Players start the game out by choosing a guardian from one of three class types: healer, protector, and “damage.” There are eight guardians in total, and the only difference between them (apart from varying cosmetically) is that every character possesses a special ability which can be activated during battle. Once a guardian is selected, players meet Custos, the leader of the guardians! Custos introduces himself and it is quickly apparent that his own special ability is conjuring up walls of text out of thin air.
Once Custos’ history lesson is over, players are plopped right into their first battle. There is no tutorial in Winds of Destiny. In lieu of a tutorial, Stupidgizmo uploaded a video onto YouTube that runs through the basics of the game. The video is linked on the main menu, which is inaccessible during gameplay: a fact I discovered straightaway. I found myself starring at a hand of cards, some with numbers, some with pictures, and I had no idea what to do.
Luckily for me, and probably the good chunk of players who failed to see the tutorial link on the main menu, Winds of Destiny is really easy to figure out. At the start of each turn, players choose three cards from the hand which has been randomly drawn. If the player selected three numbered cards, the numbers are added together and that is how much damage is dealt to the opponent.
Some cards have images on them. Using a card with a green potion on it restores health, using a shield card adds damage mitigation, and a book card fuels the guardian’s special ability.
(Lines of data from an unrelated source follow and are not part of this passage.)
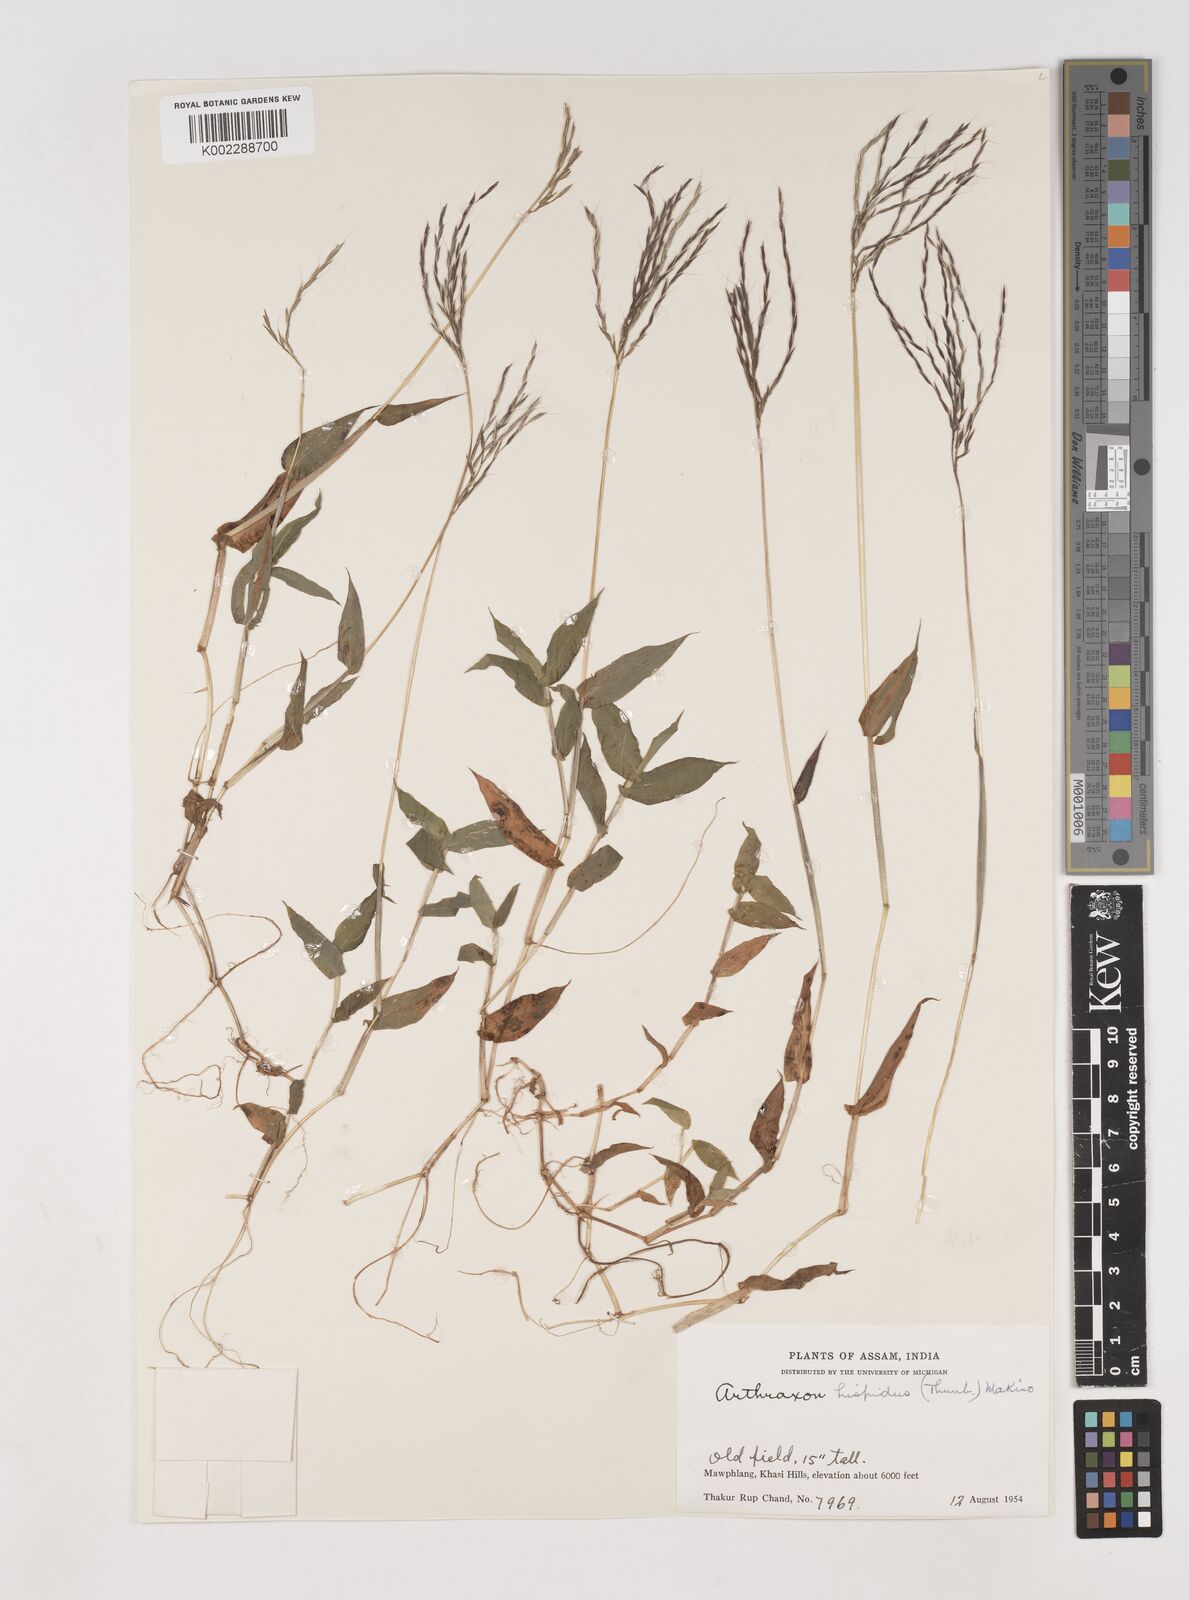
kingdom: Plantae
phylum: Tracheophyta
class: Liliopsida
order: Poales
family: Poaceae
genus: Arthraxon
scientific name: Arthraxon hispidus
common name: Small carpgrass
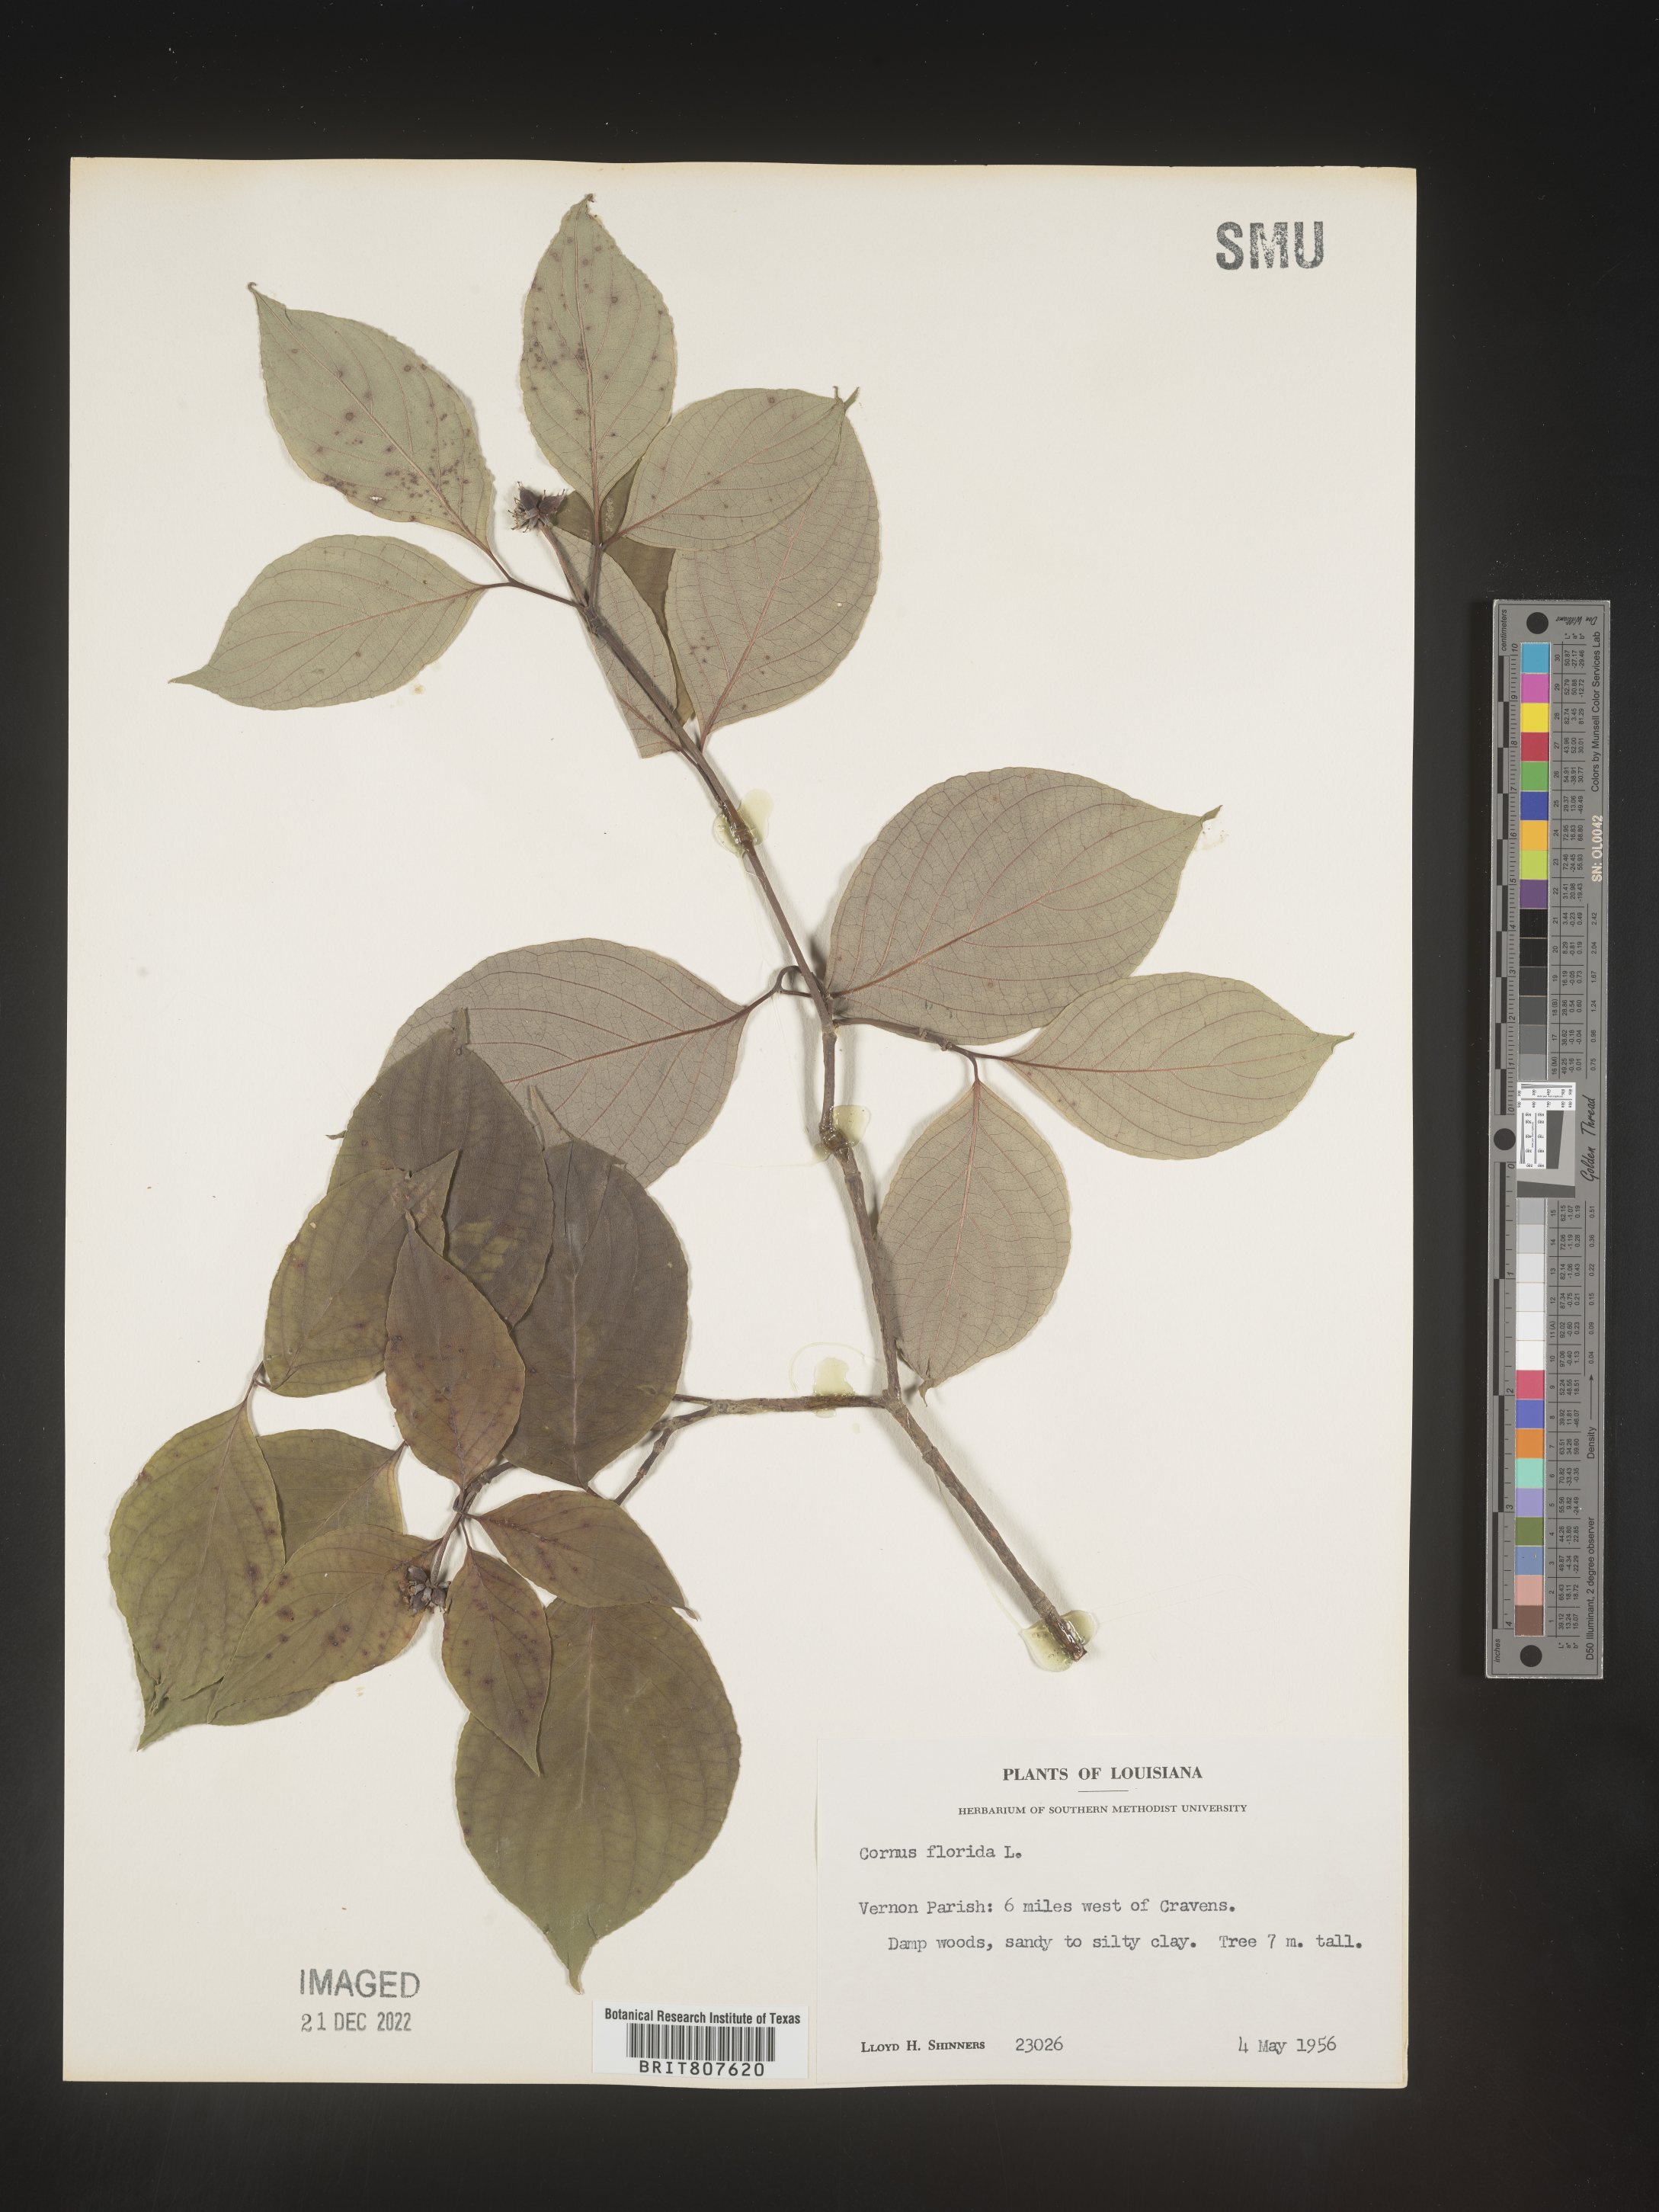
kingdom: Plantae
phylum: Tracheophyta
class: Magnoliopsida
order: Cornales
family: Cornaceae
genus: Cornus
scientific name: Cornus florida
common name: Flowering dogwood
A vigilant player will be able to chain attacks together by matching the damage output from the previous turn. So if I dealt six damage in my first turn, and then select cards that add up to six in my second turn, my attack will actually deal slightly more damage. That is all there is to Winds of Destiny.
There is no deck management, no character customization, nothing but the basics. Players who find enough challenge in tackling the game’s three difficulty settings will find plenty of replay value within Winds of Destiny. Players who need a more customizable carrot-on-a-stick are better off looking elsewhere. The reward for beating the single-player game was a quick little cutscene and a front-row seat to the end game credits. Old man Custos weaved such an epic tale of the exciting life of a guardian, and right when I finally earned my title of Guardian, the game ended.
While it was disappointing to learn that my adventure with Admiral Frolan was over before I even realized it began, I hesitate to penalize Winds of Destiny. The game, as a whole, is an easy-to-play card game that was made to be played over and over by a variety of players. Stupidgizmo just happened to coat that enjoyable card game with colorful graphics and a tease of an epic adventure. Had the characters and the story not been included in the game, Winds of Destiny would have been just another impersonal card game.
Apart from the single-player mode, players can partake in single battles with their favorite Guardians and collect stats for each character. Beyond those two options (story mode and single battles) there is nothing else to do in the game. The multiplayer mode is basically nonexistent. There is a matchmaking service available but I was never able to connect with any other players, which I attribute to a low user base. If two friends have Winds of Destiny they can connect directly to one another on their own devices. Unfortunately a local mode is unavailable, making pass-and-play impossible when it easily could have been included.
Winds of Destiny – Duels of the Magi is a simple card game that some players may find to be too basic. Other players, however, might find the game’s simplicity to be the best part.